Il Coni esaminerà il ricorso d’urgenza dell’Ac Pisa 1909

PISA – Un giallo sulla ricezione, da parte del Il Collegio di Garanzia dello sport, in funzione di Alta Corte di Giustizia sportiva, del ricorso del Pisa da parte del Coni che è stato subito chiarito

Il club nerazzurro ha chiesto l’ammissione al campionato di Serie B 2014/2015, eventualmente anche in soprannumero, di adottare e ordinare ogni altro provvedimento o adempimento necessario affinché la società stessa potesse partecipare al campionato in questione. Secondo un primo dispaccio d’agenzia, il Coni avrebbe dichiarato “inammissibile la domanda di ripescaggio” in Serie B del Pisa, presentato contro la Federcalcio, la Lega Nazionale Professionisti Serie B, nonché la società Vicenza calcio, nella qualità di contro interessata.

20140828-173657.jpg

Ma il sito del Coni parla solo della ricezione del ricorso, e non si esprime sulla decisione di ammissibilità o meno dello stesso. Un successivo dispaccio d’agenzia conferma questa intepretazione. I riscontri fatti del Tirreno depongono a favore della discussione del ricorso, presentato dagli avvocati Luca Miranda e Maurizio Paniz per conto della società nerazzurra, con la consulenza dell’avvocato Fabio Menichetti. Il Collegio di Garanzia ha infatti regolarmente ricevuto i documenti, e a breve emetterà un’ordinanza fissando i termini per la discussione.

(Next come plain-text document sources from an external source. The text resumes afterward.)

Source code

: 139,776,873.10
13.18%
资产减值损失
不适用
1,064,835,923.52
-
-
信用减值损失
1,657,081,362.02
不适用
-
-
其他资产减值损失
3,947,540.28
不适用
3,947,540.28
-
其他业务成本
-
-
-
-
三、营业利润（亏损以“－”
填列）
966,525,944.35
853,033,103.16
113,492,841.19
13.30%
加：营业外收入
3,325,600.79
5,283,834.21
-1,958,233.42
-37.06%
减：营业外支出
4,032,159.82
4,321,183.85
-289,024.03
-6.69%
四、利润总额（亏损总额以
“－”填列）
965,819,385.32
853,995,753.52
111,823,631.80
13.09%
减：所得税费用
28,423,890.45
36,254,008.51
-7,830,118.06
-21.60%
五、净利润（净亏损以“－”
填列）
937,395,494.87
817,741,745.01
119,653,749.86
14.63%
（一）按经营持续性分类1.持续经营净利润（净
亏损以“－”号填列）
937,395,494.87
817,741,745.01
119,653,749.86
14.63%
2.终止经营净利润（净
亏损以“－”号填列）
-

Ecco il testo del comunicato del Coni:

“Il Collegio di Garanzia dello Sport, in funzione di Alta Corte di Giustizia Sportiva, ha ricevuto un ricorso dalla società A.C. Pisa 1909 s.r.l. contro la Federazione Italiana Giuoco Calcio (FIGC), la Lega Nazionale Professionisti Serie B nonché la società Vicenza calcio S.p.a., nella qualità di contro interessata, per l’annullamento della delibera FIGC n. 59/A del 29 agosto 2014 nella parte in cui non prevede l’ammissione al campionato di Serie B della società A.C. Pisa 1909 s.r.l. e dichiara l’inammissibilità della domanda di ripescaggio da questa interposta.

La società ricorrente chiede al Collegio di Garanzia, in funzione di Alta Corte, di ordinare alla FIGC ed alla Lega Nazionale Professionisti Serie B l’ammissione della società medesima al Campionato di Serie B 2014/2015, eventualmente anche in soprannumero, di adottare e/o ordinare ogni altro provvedimento e/o adempimento necessario affinché la società istante possa partecipare al suddetto campionato.

Il Collegio di Garanzia dello Sport, in funzione di Alta Corte di Giustizia Sportiva, ha un ricorso da parte della società Matera calcio s.r.l. contro la Federazione Italiana Giuoco Calcio (FIGC)nonché la società Vicenza calcio S.p.a., nella qualità di contro interessata, per l’annullamento della delibera FIGC n. 59/A del 29 agosto 2014 nella parte in cui si è stabilito di escludere la società Matera Calcio s.r.l. dalla selezione e partecipazione alla stagione sportiva 2014/2015 nel campionato di Serie B.

La società ricorrente chiede al Collegio di Garanzia in funzione di Alta Corte di riunire il presente ricorso, da valere come motivi aggiunti, al precedente ricorso del 26 agosto scorso; chiede, altresì, di voler accogliere il ricorso medesimo e di dichiarare l’illegittimità dell’esclusione della società Matera calcio dalla graduatoria dei soggetti ammissibili alla Serie B e, comunque, ove non si ritenesse di annullare la scelta in favore della società Vicenza calcio s.r.l., di ammettere la società ricorrente al Campionato di Serie B, anche in soprannumero”.